The final stage of data preparation is to consolidate all of the predictor columns into a single column.

An updated version of the flights data, which takes into account all of the changes from the previous few exercises, has the following predictor columns:

mon, dom and dow
carrier_idx (indexed value from carrier)
org_idx (indexed value from org)
km
depart
duration

In [20]:
# Import the necessary class
from pyspark.ml.feature import VectorAssembler

# Create an assembler object
assembler = VectorAssembler(inputCols=[
    'mon', 'dom', 'dow','depart', 'duration','km','carrier_idx', 'org_idx'
], outputCol='features')

# Consolidate predictor columns
flights = assembler.transform(flights)

# Check the resulting column
flights.select('features', 'delay').show(5, truncate=False)

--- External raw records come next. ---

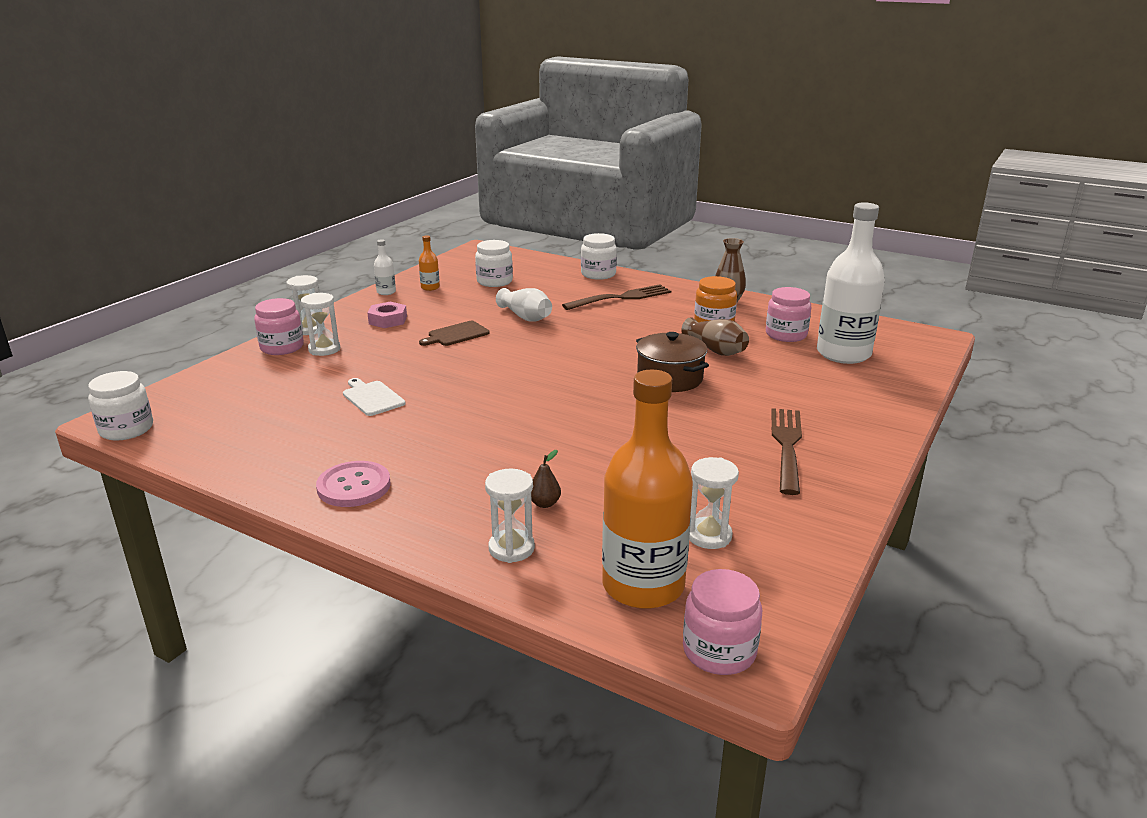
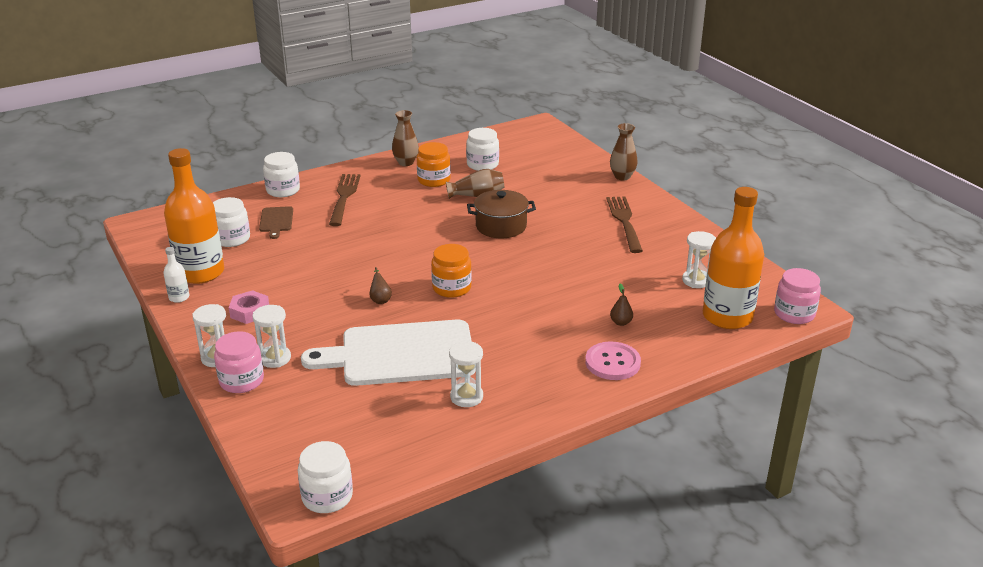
camera: 60 degrees left, 5 degrees up
pink button [316,461,391,507] -> pink button moved to [585,342,641,380]
white cutting board [343,378,406,416] -> white cutting board [301,320,476,386], size x2.33
orange bottle [419,235,440,291] -> orange bottle [164,148,224,284], size x2.41
brown cutting board [419,321,490,346] -> brown cutting board moved to [259,206,293,239]
white hourglass [485,469,535,563] -> white hourglass moved to [449,341,483,407]
white vase [496,288,552,322] -> none
pink jar [766,287,811,342] -> white jar [466,128,499,171]
brown fork [771,408,802,495] -> brown fork turned 45 degrees clockwise [607,196,643,253]
white bottle [817,202,885,364] -> none
none -> brown pear [369,267,392,304]
none -> orange jar [431,244,472,298]
none -> brown vase [610,123,638,180]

+-----------------------------------------+-----+
|features                                 |delay|
+-----------------------------------------+-----+
|[0.0,22.0,2.0,16.33,82.0,509.0,0.0,0.0]  |30.0 |
|[2.0,20.0,4.0,6.17,82.0,542.0,0.0,1.0]   |-8.0 |
|[9.0,13.0,1.0,10.33,195.0,1989.0,1.0,0.0]|-5.0 |
|[5.0,2.0,1.0,7.98,102.0,885.0,0.0,1.0]   |2.0  |
|[7.0,2.0,6.0,10.83,135.0,1180.0,1.0,0.0] |54.0 |
+-----------------------------------------+-----+
only showing top 5 rows



# Decision Tree

### Train/test split

In [21]:
# Split into training and testing sets in a 80:20 ratio

# For repeatability set a random number seed of 17 for the split.

flights_train, flights_test = flights.randomSplit([0.8, 0.2], seed=17)

In [22]:
flights.count()

47022

In [23]:
flights_train.count()

37592

In [24]:
[flights_train.count(),flights_test.count()]

[37592, 9430]

In [25]:
flights_train.show()

+---+---+---+-------+---+------+--------+-----+------+-----+-----------+-------+--------------------+
|mon|dom|dow|carrier|org|depart|duration|delay|    km|label|carrier_idx|org_idx|            features|
+---+---+---+-------+---+------+--------+-----+------+-----+-----------+-------+--------------------+
|  0|  1|  2|     AA|LGA| 20.42|     185| 31.0|1765.0|    1|        1.0|    3.0|[0.0,1.0,2.0,20.4...|
|  0|  1|  2|     AA|ORD|  8.75|     120|  8.0|1180.0|    0|        1.0|    0.0|[0.0,1.0,2.0,8.75...|
|  0|  1|  2|     AA|ORD| 11.08|     105| 18.0| 985.0|    1|        1.0|    0.0|[0.0,1.0,2.0,11.0...|
|  0|  1|  2|     AA|ORD| 12.67|     160| 68.0|1429.0|    1|        1.0|    0.0|[0.0,1.0,2.0,12.6...|
|  0|  1|  2|     AA|ORD|  15.0|      70| 62.0| 415.0|    1|        1.0|    0.0|[0.0,1.0,2.0,15.0...|
|  0|  1|  2|     AA|ORD| 16.75|     260|137.0|2778.0|    1|        1.0|    0.0|[0.0,1.0,2.0,16.7...|
|  0|  1|  2|     AA|ORD| 17.75|     180|237.0|1926.0|    1|        1.0|    0.0|[0

### Build a Decision Tree

In [26]:
# Import the Decision Tree Classifier class
from pyspark.ml.classification import DecisionTreeClassifier

In [27]:
# Create a classifier object and fit to the training data
tree = DecisionTreeClassifier()

In [28]:
tree_model = tree.fit(flights_train)

In [29]:
# Create predictions for the testing data and take a look at the predictions
prediction = tree_model.transform(flights_test)
prediction.select('label', 'prediction', 'probability').show(5, False)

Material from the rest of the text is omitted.